Beatrice Teodoro Oshika poses at Machu Picchu.

 

Graduating class: BA 1963, MA 1964, PhD 1973
Dissertation advisor: William Gedney

Student Involvement and Activities
The 1960s were a heady time to be a student at Michigan. I worked on the Michigan Daily, a true high point of my undergrad life, and was active in the civil rights movement. As a graduate student I took full advantage of the broad interdisciplinary choices that were available on campus and that were encouraged by the Linguistics Department, including courses from the Southeast Asian Studies Center and the Communication Sciences Laboratory and Graduate Program.  

Since Graduating from U-M
After I left campus I eventually ended up in California working in a research lab founded by Gordon Peterson, former director of the CommSci program (which later evolved into the Computer Science program).  When he learned in the mid-1960s that he had just a few years to live, he left U-M and took his research group to California, driving up the coast until establishing a lab in Santa Barbara.

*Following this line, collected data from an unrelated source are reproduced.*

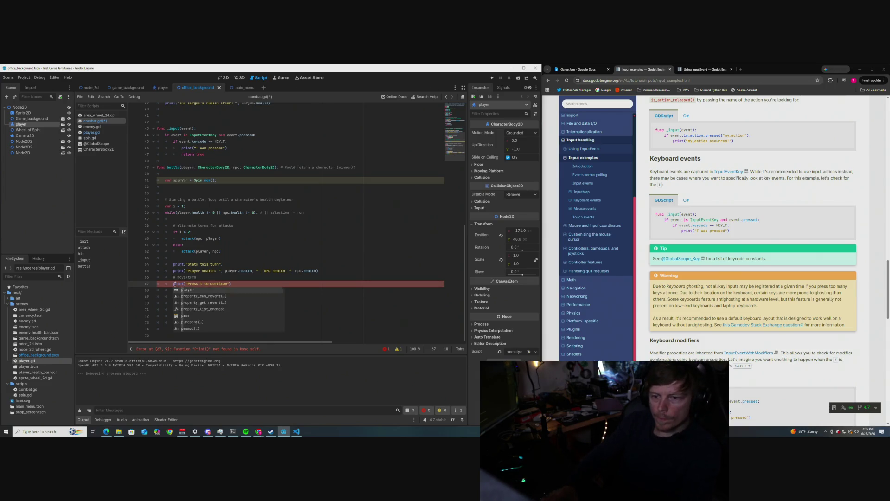
key(End)
click(312, 295)
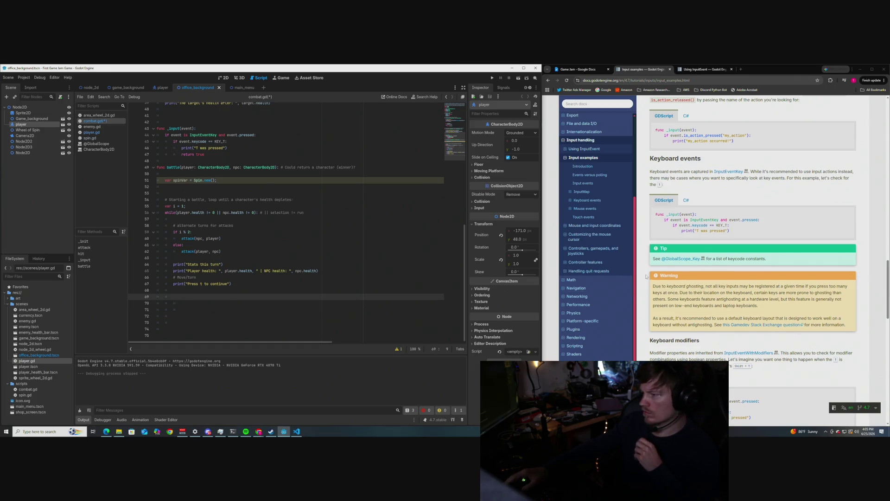
- Scroll the docs to Touch events and back to Mouse events, then type 'await _input' on line 69
scroll(646, 277, down, 2)
scroll(645, 277, down, 1)
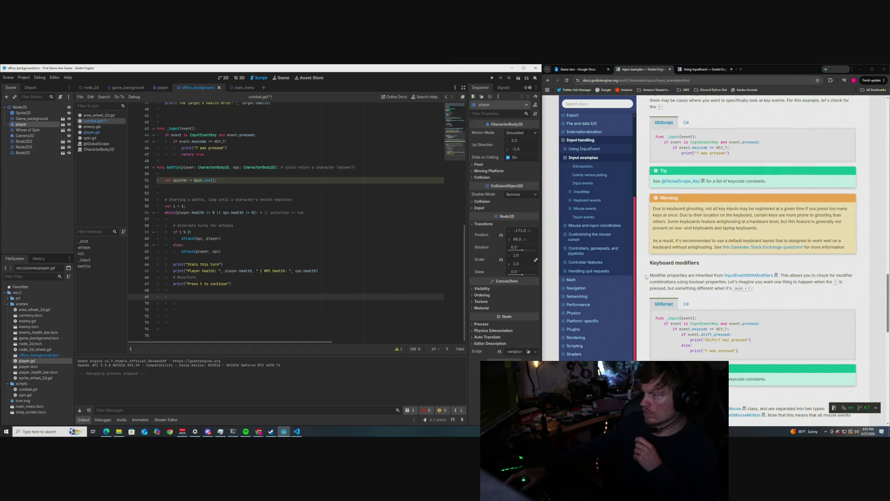
scroll(645, 277, down, 2)
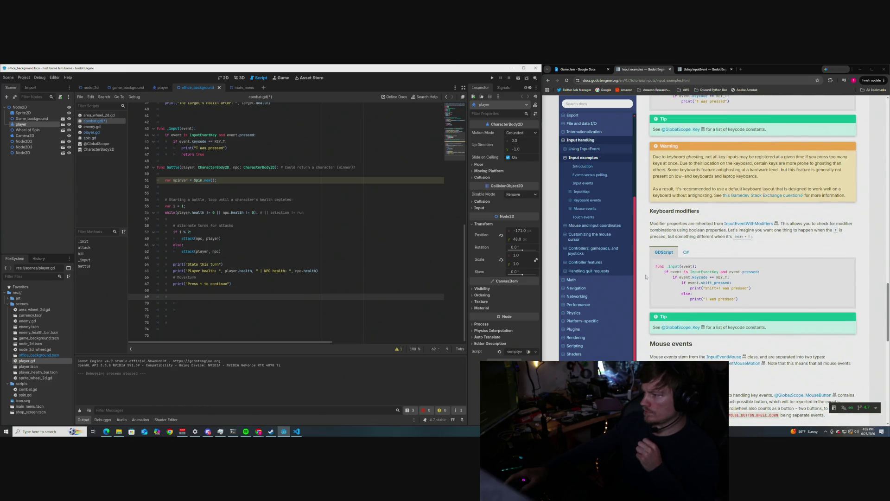
scroll(646, 277, down, 9)
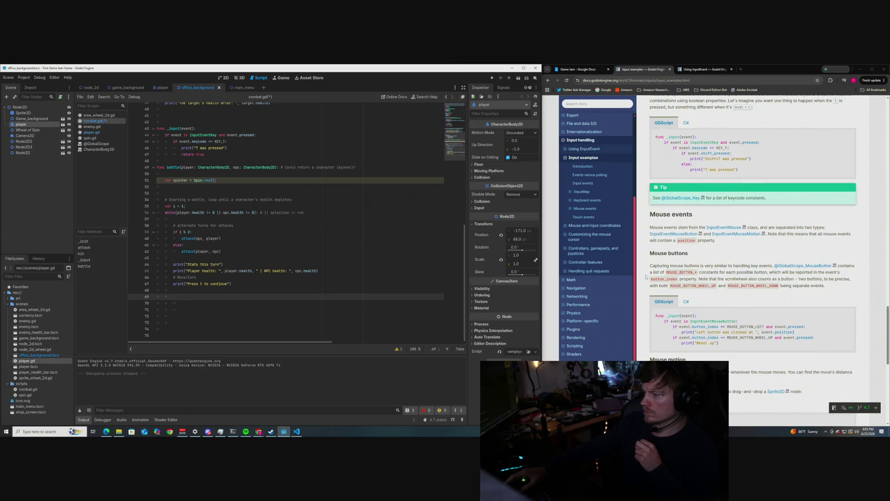
scroll(646, 277, down, 4)
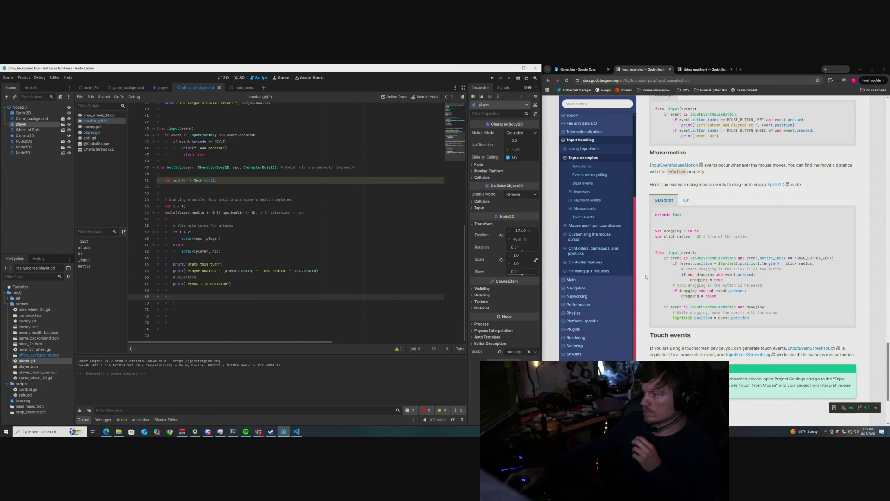
scroll(646, 276, down, 4)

I arrived at the lab after his passing, but fortunately the other members of the research group had good memories of me and hired me. I always use this fact when advising students:  at any moment in time, do your best and treat your colleagues with respect, you never know when, and in what role, they may reappear in your professional life. The lab had government grants in speech and signal processing, and while working there I gained experience in speech recognition/synthesis, which formed the basis for the rest of my career.  Over 40 years I toggled between academe (U. Wisconsin-Milwaukee, Portland State University) and industry (Burroughs/Unisys, Sparta, MITRE), retiring from MITRE in 2011.

Career Path and Influence of U-M Linguistics Degree 
My U-M education was the foundation of my life and my family's life, starting with my mother who came to Ann Arbor in 1933 from the Philippines as a Barbour Scholar. My family earned a dozen Michigan degrees and enjoyed great professional and personal fulfillment because of our academic backgrounds. We have been fortunate to be able to express our gratitude with scholarships and other gifts, and I was especially glad to actually meet a couple of scholarship recipients in 2019. A U-M education is the best investment ever, thank you Michigan!